= Problem details =
Look through the records below for the line holding "fire extinguisher: present". Write it out exactly, with each following line through the line holding "wall art: present [447,178,516,250]".

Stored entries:
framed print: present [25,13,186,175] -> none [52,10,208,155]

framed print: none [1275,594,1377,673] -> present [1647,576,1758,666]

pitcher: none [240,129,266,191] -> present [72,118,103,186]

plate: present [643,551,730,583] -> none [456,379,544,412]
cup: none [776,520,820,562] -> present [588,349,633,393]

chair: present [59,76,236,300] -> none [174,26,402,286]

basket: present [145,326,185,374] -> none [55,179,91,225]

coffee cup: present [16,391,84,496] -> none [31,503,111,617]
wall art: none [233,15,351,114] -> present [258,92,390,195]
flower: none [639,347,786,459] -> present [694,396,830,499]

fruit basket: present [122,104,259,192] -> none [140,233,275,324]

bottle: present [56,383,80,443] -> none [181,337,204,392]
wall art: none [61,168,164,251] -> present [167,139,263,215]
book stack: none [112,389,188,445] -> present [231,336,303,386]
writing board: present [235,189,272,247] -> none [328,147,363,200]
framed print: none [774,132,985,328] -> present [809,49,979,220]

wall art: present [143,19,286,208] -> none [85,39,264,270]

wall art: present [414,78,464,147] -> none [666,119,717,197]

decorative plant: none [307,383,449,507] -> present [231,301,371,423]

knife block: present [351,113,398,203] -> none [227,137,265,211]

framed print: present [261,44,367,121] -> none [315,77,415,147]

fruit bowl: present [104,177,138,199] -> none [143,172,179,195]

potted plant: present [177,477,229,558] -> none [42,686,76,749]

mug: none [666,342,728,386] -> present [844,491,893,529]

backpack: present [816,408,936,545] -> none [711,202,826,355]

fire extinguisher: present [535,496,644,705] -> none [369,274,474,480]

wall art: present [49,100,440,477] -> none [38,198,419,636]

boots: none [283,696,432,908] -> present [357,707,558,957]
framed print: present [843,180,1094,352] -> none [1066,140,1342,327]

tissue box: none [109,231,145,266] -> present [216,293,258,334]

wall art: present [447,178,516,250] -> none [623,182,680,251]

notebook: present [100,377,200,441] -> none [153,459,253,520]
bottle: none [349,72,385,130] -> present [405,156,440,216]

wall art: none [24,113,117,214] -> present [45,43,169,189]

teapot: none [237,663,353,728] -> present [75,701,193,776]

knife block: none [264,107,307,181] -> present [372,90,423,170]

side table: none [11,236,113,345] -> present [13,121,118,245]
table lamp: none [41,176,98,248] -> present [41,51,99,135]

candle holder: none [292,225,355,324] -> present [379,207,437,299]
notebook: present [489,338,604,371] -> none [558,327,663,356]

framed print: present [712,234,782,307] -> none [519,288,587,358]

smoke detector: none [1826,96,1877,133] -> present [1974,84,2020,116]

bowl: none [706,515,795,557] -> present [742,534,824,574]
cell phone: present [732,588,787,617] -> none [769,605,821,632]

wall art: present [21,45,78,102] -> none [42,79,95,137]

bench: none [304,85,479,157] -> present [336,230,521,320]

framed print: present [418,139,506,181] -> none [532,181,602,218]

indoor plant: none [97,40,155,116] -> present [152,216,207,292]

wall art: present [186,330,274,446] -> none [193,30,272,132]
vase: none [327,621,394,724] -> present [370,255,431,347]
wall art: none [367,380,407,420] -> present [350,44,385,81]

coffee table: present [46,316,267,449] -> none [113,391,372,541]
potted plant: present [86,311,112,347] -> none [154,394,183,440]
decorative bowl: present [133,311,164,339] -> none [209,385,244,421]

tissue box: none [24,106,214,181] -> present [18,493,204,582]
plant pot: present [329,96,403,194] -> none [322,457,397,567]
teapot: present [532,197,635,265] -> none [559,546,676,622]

= Output below =
fire extinguisher: present [535,496,644,705] -> none [369,274,474,480]

wall art: present [49,100,440,477] -> none [38,198,419,636]

boots: none [283,696,432,908] -> present [357,707,558,957]
framed print: present [843,180,1094,352] -> none [1066,140,1342,327]

tissue box: none [109,231,145,266] -> present [216,293,258,334]

wall art: present [447,178,516,250] -> none [623,182,680,251]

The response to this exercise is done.